= Destinies of the Soul =

1879 book, formerly bound in human skin

Destinies of the Soul (published in French as Des destinées de l'âme) is an individual copy of Arsene Houssaye's essay Des destinés de l'âme notable for being bound in human skin. The book was written by Arsène Houssaye and published by Calmann-Lévy in Paris. A copy of the book was owned by the physician Dr. Ludovic Bouland before it was acquired by the Harvard Library in 1934. The book was not confirmed to be bound in human skin until 2014. In 2024, Harvard University removed the skin and placed it in storage due to ethical considerations.

== History ==
Houssaye was friends with Bouland and gifted him a copy of the book. The book was not bound in human skin until its acquisition by Bouland, who believed that "a book about the human soul deserved to have a human covering". He used the skin of a deceased woman in a French psychiatric hospital, where he was a medical student. After his death in 1934, it was acquired by Harvard University, although not formally so until 1954. The book entered the collection alongside a note detailing its origins and instructions for how to preserve human skin.

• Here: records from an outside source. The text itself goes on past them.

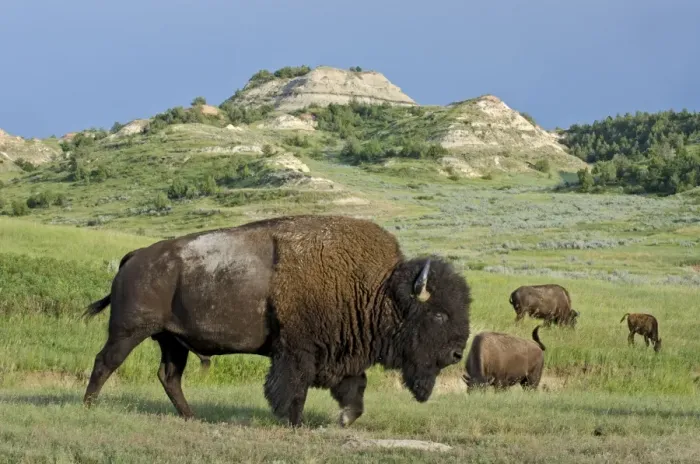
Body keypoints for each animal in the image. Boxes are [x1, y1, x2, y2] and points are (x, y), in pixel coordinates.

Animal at [82, 214, 472, 427]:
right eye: (439, 313)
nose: (457, 353)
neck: (379, 289)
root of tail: (136, 256)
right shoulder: (297, 352)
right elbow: (293, 389)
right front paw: (296, 423)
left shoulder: (341, 357)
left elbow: (354, 389)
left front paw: (344, 419)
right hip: (128, 331)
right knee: (105, 362)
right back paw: (89, 406)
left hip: (172, 341)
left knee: (169, 376)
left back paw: (190, 417)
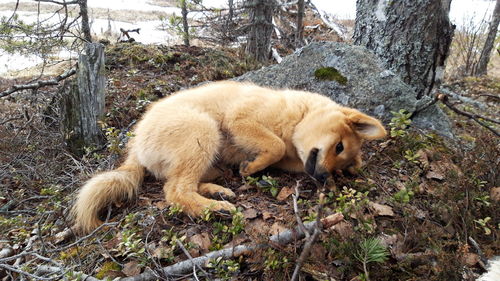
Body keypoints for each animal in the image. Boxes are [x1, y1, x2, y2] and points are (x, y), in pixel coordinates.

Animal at [72, 80, 386, 232]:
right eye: (339, 146)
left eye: (340, 163)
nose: (322, 178)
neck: (300, 116)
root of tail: (135, 148)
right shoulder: (241, 119)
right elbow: (275, 145)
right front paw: (252, 167)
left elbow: (277, 152)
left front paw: (250, 166)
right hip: (203, 130)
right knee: (175, 191)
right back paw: (215, 208)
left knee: (181, 181)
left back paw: (217, 188)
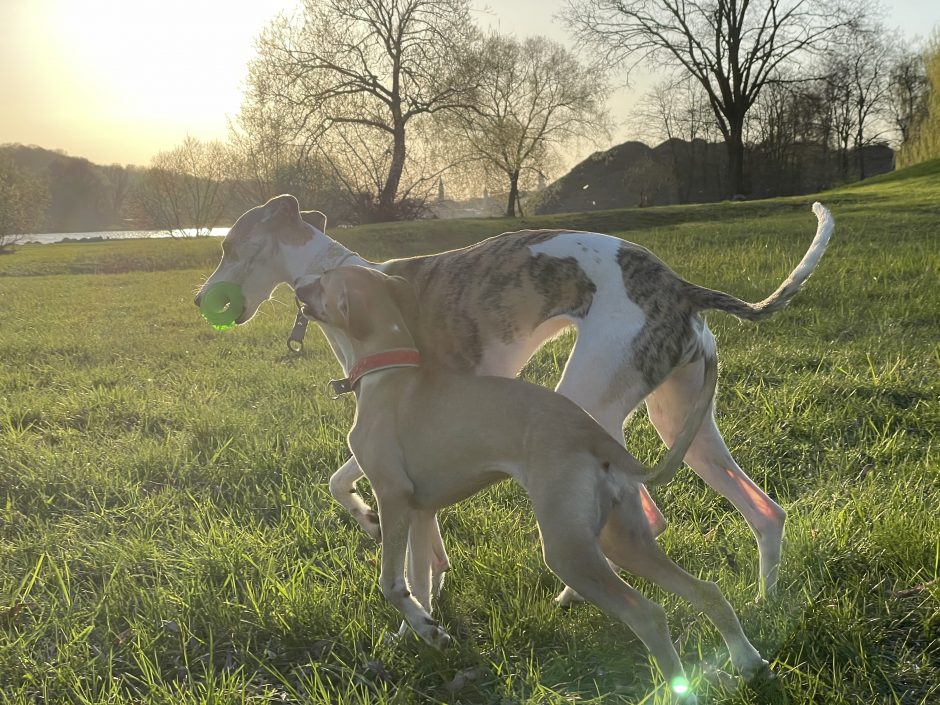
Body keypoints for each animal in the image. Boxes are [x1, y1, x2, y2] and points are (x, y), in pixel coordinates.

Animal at [195, 194, 832, 600]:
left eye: (230, 246)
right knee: (763, 511)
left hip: (588, 405)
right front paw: (381, 529)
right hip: (683, 423)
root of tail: (680, 286)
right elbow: (344, 483)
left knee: (645, 512)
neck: (342, 276)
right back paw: (765, 605)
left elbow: (396, 522)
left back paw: (580, 594)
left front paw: (414, 597)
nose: (201, 300)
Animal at [296, 266, 772, 700]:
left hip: (567, 549)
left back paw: (679, 689)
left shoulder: (393, 496)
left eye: (323, 281)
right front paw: (423, 629)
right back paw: (748, 661)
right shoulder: (419, 510)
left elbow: (392, 583)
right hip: (622, 539)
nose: (298, 288)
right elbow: (422, 576)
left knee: (649, 614)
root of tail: (595, 435)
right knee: (707, 591)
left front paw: (425, 630)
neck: (389, 371)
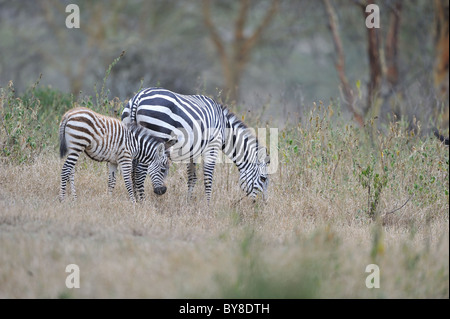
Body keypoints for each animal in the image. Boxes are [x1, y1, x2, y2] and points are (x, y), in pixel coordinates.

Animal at [122, 87, 270, 202]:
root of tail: (138, 98)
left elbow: (192, 177)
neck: (224, 126)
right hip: (155, 136)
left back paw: (136, 198)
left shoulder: (193, 150)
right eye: (263, 179)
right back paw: (142, 201)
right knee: (140, 171)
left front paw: (188, 202)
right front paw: (208, 205)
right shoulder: (212, 146)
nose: (262, 205)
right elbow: (208, 178)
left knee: (133, 169)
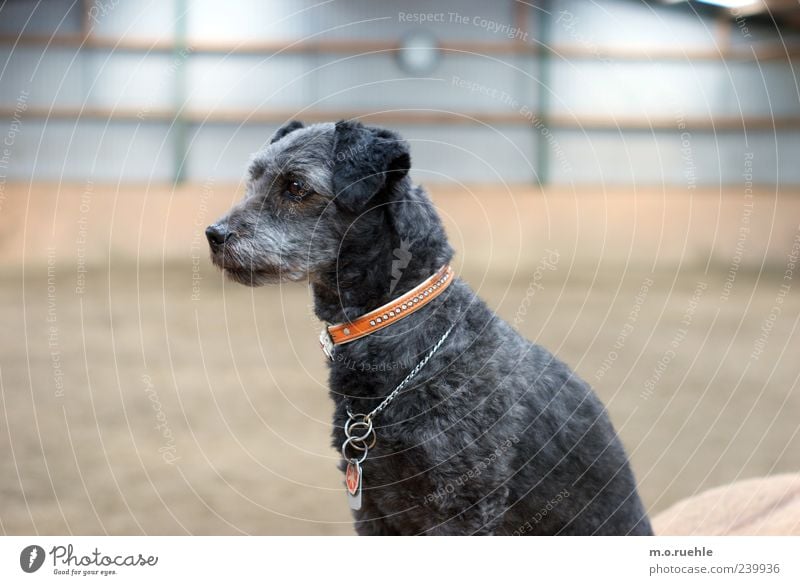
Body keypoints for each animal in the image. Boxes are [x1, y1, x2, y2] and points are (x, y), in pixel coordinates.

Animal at [205, 121, 648, 536]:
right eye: (253, 179)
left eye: (296, 186)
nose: (214, 234)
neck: (400, 325)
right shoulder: (372, 504)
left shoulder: (463, 506)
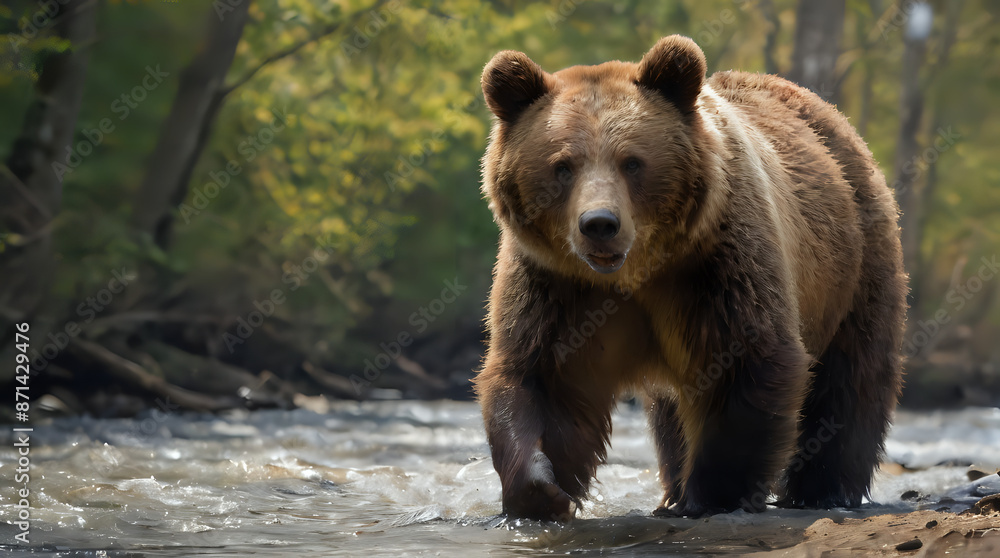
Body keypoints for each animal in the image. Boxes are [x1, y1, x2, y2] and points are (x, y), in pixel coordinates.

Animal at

In 2014, when researchers were able to confirm that the material used was indeed human skin, Harvard said it was "good news for fans of anthropodermic bibliopegy, bibliomaniacs and cannibals alike". The advent of peptide mass fingerprinting made such a confirmation possible, as it allowed researchers to distinguish human skin from other materials like sheepskin. Destinies of the Soul was one of three books tested by the university for human skin and was the only one to have it. In 2023, Harvard performed an ethical review of materials within its collection and concluded that it had failed in its stewardship responsibilities. This review was prompted by a 2022 report about human remains within the university's possession. Before this ethical review, access to the book was unrestricted and it was possibly used in hazing rituals. As of 2024, Harvard University has removed the human skin from the book and placed it in storage as a temporary measure before disposal.